= Exercise objective =
In the data below, quote word for word the lines from the one containing "### The Teens: Numbers 11-19" to the one containing "The pattern here", including both of those lines.
+++
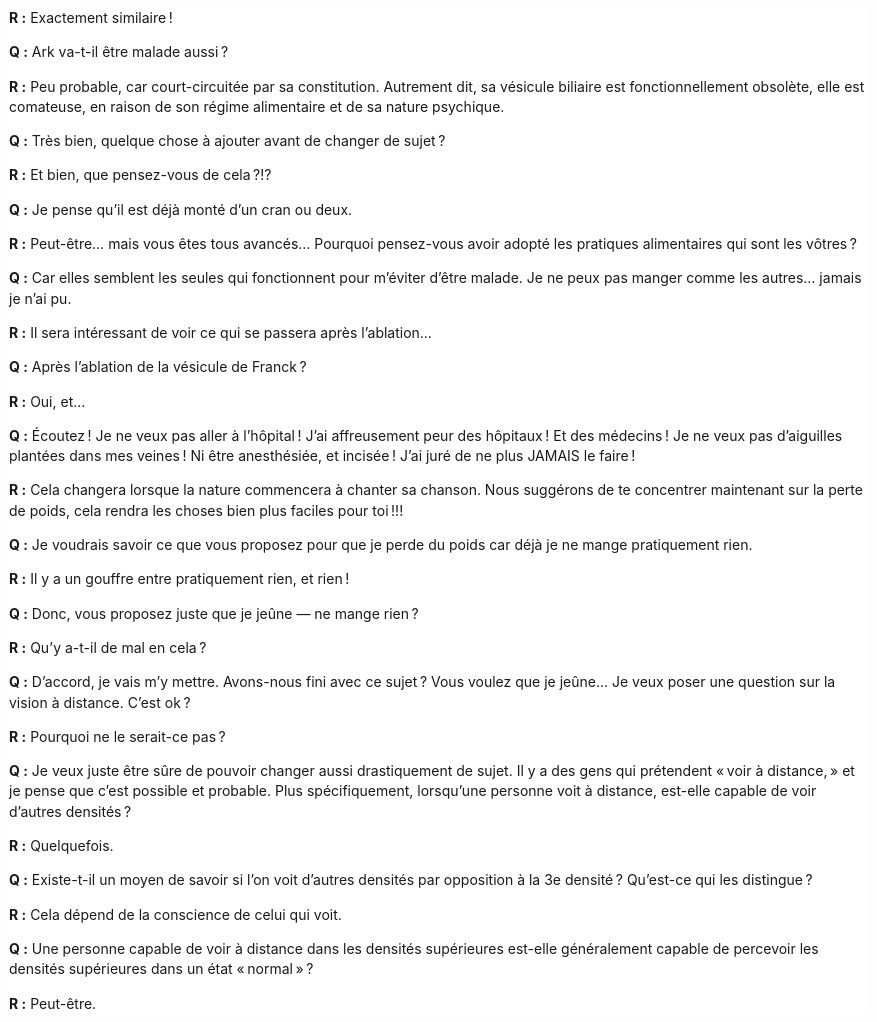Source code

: **R :** Exactement similaire !

**Q :** Ark va-t-il être malade aussi ?

**R :** Peu probable, car court-circuitée par sa constitution. Autrement dit, sa vésicule biliaire est fonctionnellement obsolète, elle est comateuse, en raison de son régime alimentaire et de sa nature psychique.

**Q :** Très bien, quelque chose à ajouter avant de changer de sujet ?

**R :** Et bien, que pensez-vous de cela ?!?

**Q :** Je pense qu’il est déjà monté d’un cran ou deux.

**R :** Peut-être… mais vous êtes tous avancés… Pourquoi pensez-vous avoir adopté les pratiques alimentaires qui sont les vôtres ?

**Q :** Car elles semblent les seules qui fonctionnent pour m’éviter d’être malade. Je ne peux pas manger comme les autres… jamais je n’ai pu.

**R :** Il sera intéressant de voir ce qui se passera après l’ablation…

**Q :** Après l’ablation de la vésicule de Franck ?

**R :** Oui, et…

**Q :** Écoutez ! Je ne veux pas aller à l’hôpital ! J’ai affreusement peur des hôpitaux ! Et des médecins ! Je ne veux pas d’aiguilles plantées dans mes veines ! Ni être anesthésiée, et incisée ! J’ai juré de ne plus JAMAIS le faire !

**R :** Cela changera lorsque la nature commencera à chanter sa chanson. Nous suggérons de te concentrer maintenant sur la perte de poids, cela rendra les choses bien plus faciles pour toi !!!

**Q :** Je voudrais savoir ce que vous proposez pour que je perde du poids car déjà je ne mange pratiquement rien.

**R :** Il y a un gouffre entre pratiquement rien, et rien !

**Q :** Donc, vous proposez juste que je jeûne — ne mange rien ?

**R :** Qu’y a-t-il de mal en cela ?

**Q :** D’accord, je vais m’y mettre. Avons-nous fini avec ce sujet ? Vous voulez que je jeûne… Je veux poser une question sur la vision à distance. C’est ok ?

**R :** Pourquoi ne le serait-ce pas ?

**Q :** Je veux juste être sûre de pouvoir changer aussi drastiquement de sujet. Il y a des gens qui prétendent « voir à distance, » et je pense que c’est possible et probable. Plus spécifiquement, lorsqu’une personne voit à distance, est-elle capable de voir d’autres densités ?

**R :** Quelquefois.

**Q :** Existe-t-il un moyen de savoir si l’on voit d’autres densités par opposition à la 3e densité ? Qu’est-ce qui les distingue ?

**R :** Cela dépend de la conscience de celui qui voit.

**Q :** Une personne capable de voir à distance dans les densités supérieures est-elle généralement capable de percevoir les densités supérieures dans un état « normal » ?

**R :** Peut-être.
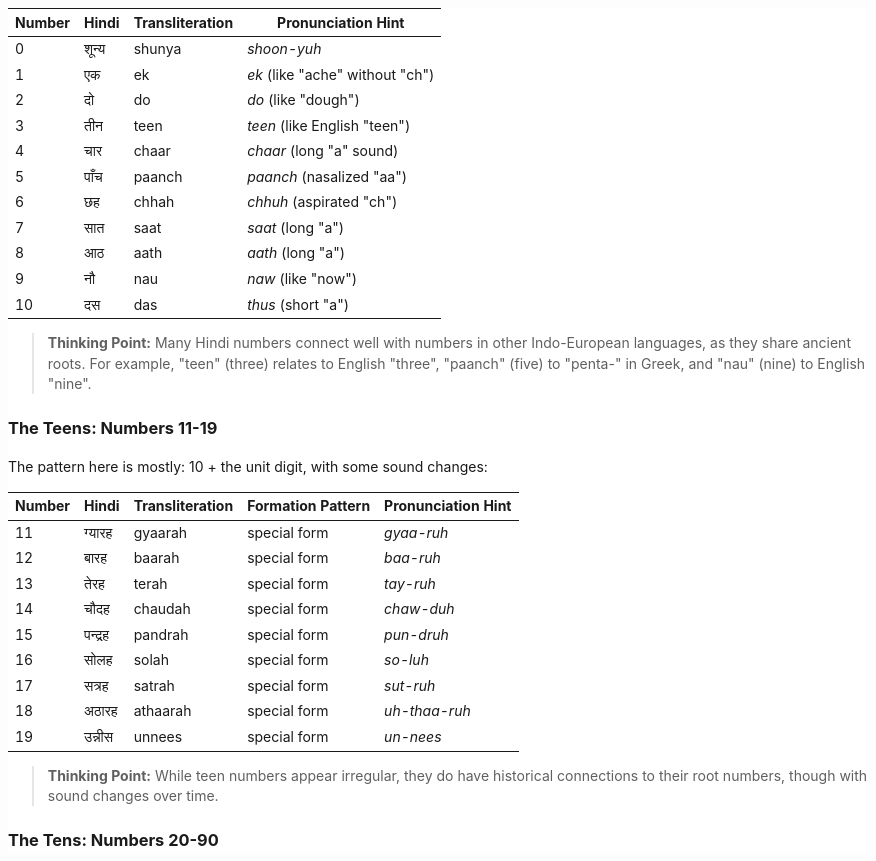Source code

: | Number | Hindi | Transliteration | Pronunciation Hint |
|--------|-------|----------------|-------------------|
| 0 | शून्य | shunya | *shoon-yuh* |
| 1 | एक | ek | *ek* (like "ache" without "ch") |
| 2 | दो | do | *do* (like "dough") |
| 3 | तीन | teen | *teen* (like English "teen") |
| 4 | चार | chaar | *chaar* (long "a" sound) |
| 5 | पाँच | paanch | *paanch* (nasalized "aa") |
| 6 | छह | chhah | *chhuh* (aspirated "ch") |
| 7 | सात | saat | *saat* (long "a") |
| 8 | आठ | aath | *aath* (long "a") |
| 9 | नौ | nau | *naw* (like "now") |
| 10 | दस | das | *thus* (short "a") |

> **Thinking Point:** Many Hindi numbers connect well with numbers in other Indo-European languages, as they share ancient roots. For example, "teen" (three) relates to English "three", "paanch" (five) to "penta-" in Greek, and "nau" (nine) to English "nine".

### The Teens: Numbers 11-19

The pattern here is mostly: 10 + the unit digit, with some sound changes:

| Number | Hindi | Transliteration | Formation Pattern | Pronunciation Hint |
|--------|-------|----------------|-------------------|-------------------|
| 11 | ग्यारह | gyaarah | special form | *gyaa-ruh* |
| 12 | बारह | baarah | special form | *baa-ruh* |
| 13 | तेरह | terah | special form | *tay-ruh* |
| 14 | चौदह | chaudah | special form | *chaw-duh* |
| 15 | पन्द्रह | pandrah | special form | *pun-druh* |
| 16 | सोलह | solah | special form | *so-luh* |
| 17 | सत्रह | satrah | special form | *sut-ruh* |
| 18 | अठारह | athaarah | special form | *uh-thaa-ruh* |
| 19 | उन्नीस | unnees | special form | *un-nees* |

> **Thinking Point:** While teen numbers appear irregular, they do have historical connections to their root numbers, though with sound changes over time.

### The Tens: Numbers 20-90
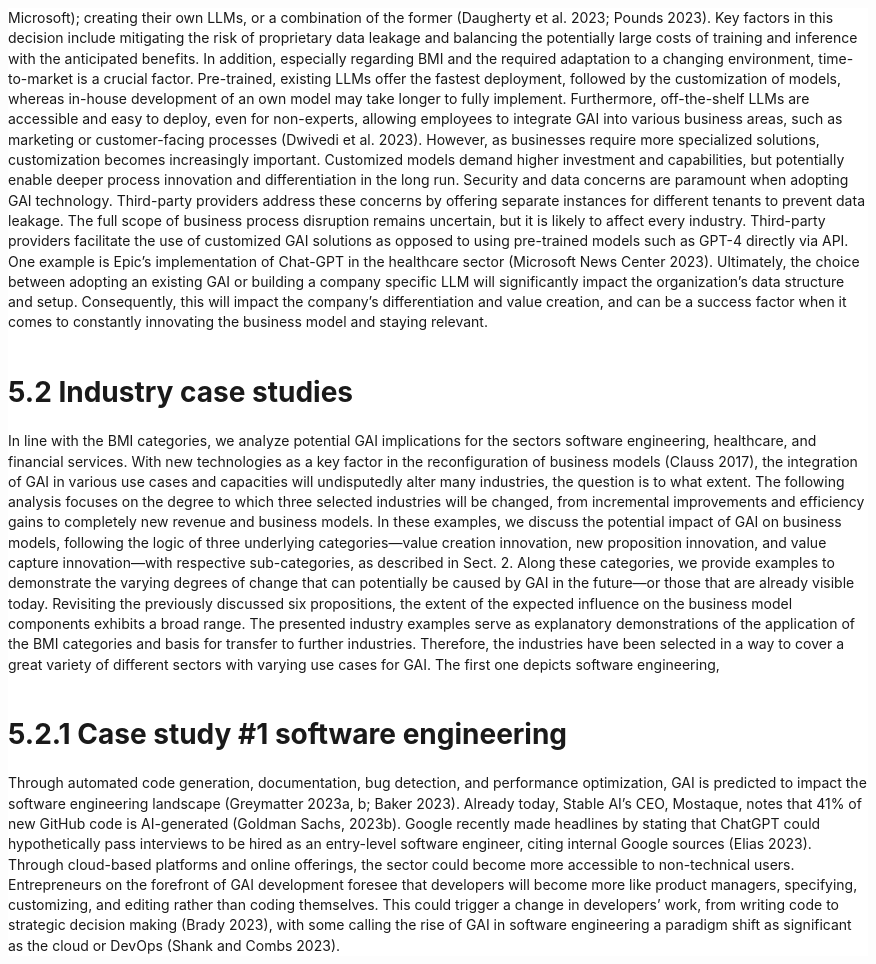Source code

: Microsoft); creating their own LLMs, or a combination of the former (Daugherty et al. 2023; Pounds 2023). Key factors in this decision include mitigating the risk of proprietary data leakage and balancing the potentially large costs of training and inference with the anticipated benefits. In addition, especially regarding BMI and the required adaptation to a changing environment, time-to-market is a crucial factor. Pre-trained, existing LLMs offer the fastest deployment, followed by the customization of models, whereas in-house development of an own model may take longer to fully implement. Furthermore, off-the-shelf LLMs are accessible and easy to deploy, even for non-experts, allowing employees to integrate GAI into various business areas, such as marketing or customer-facing processes (Dwivedi et al. 2023). However, as businesses require more specialized solutions, customization becomes increasingly important. Customized models demand higher investment and capabilities, but potentially enable deeper process innovation and differentiation in the long run. Security and data concerns are paramount when adopting GAI technology. Third-party providers address these concerns by offering separate instances for different tenants to prevent data leakage. The full scope of business process disruption remains uncertain, but it is likely to affect every industry. Third-party providers facilitate the use of customized GAI solutions as opposed to using pre-trained models such as GPT-4 directly via API. One example is Epic’s implementation of Chat-GPT in the healthcare sector (Microsoft News Center 2023). Ultimately, the choice between adopting an existing GAI or building a company specific LLM will significantly impact the organization’s data structure and setup. Consequently, this will impact the company’s differentiation and value creation, and can be a success factor when it comes to constantly innovating the business model and staying relevant.

# 5.2 Industry case studies

In line with the BMI categories, we analyze potential GAI implications for the sectors software engineering, healthcare, and financial services. With new technologies as a key factor in the reconfiguration of business models (Clauss 2017), the integration of GAI in various use cases and capacities will undisputedly alter many industries, the question is to what extent. The following analysis focuses on the degree to which three selected industries will be changed, from incremental improvements and efficiency gains to completely new revenue and business models. In these examples, we discuss the potential impact of GAI on business models, following the logic of three underlying categories—value creation innovation, new proposition innovation, and value capture innovation—with respective sub-categories, as described in Sect. 2. Along these categories, we provide examples to demonstrate the varying degrees of change that can potentially be caused by GAI in the future—or those that are already visible today. Revisiting the previously discussed six propositions, the extent of the expected influence on the business model components exhibits a broad range. The presented industry examples serve as explanatory demonstrations of the application of the BMI categories and basis for transfer to further industries. Therefore, the industries have been selected in a way to cover a great variety of different sectors with varying use cases for GAI. The first one depicts software engineering,

# 5.2.1 Case study #1 software engineering

Through automated code generation, documentation, bug detection, and performance optimization, GAI is predicted to impact the software engineering landscape (Greymatter 2023a, b; Baker 2023). Already today, Stable AI’s CEO, Mostaque, notes that 41% of new GitHub code is AI-generated (Goldman Sachs, 2023b). Google recently made headlines by stating that ChatGPT could hypothetically pass interviews to be hired as an entry-level software engineer, citing internal Google sources (Elias 2023). Through cloud-based platforms and online offerings, the sector could become more accessible to non-technical users. Entrepreneurs on the forefront of GAI development foresee that developers will become more like product managers, specifying, customizing, and editing rather than coding themselves. This could trigger a change in developers’ work, from writing code to strategic decision making (Brady 2023), with some calling the rise of GAI in software engineering a paradigm shift as significant as the cloud or DevOps (Shank and Combs 2023).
+++
= Written answer =
### The Teens: Numbers 11-19

The pattern here is mostly: 10 + the unit digit, with some sound changes:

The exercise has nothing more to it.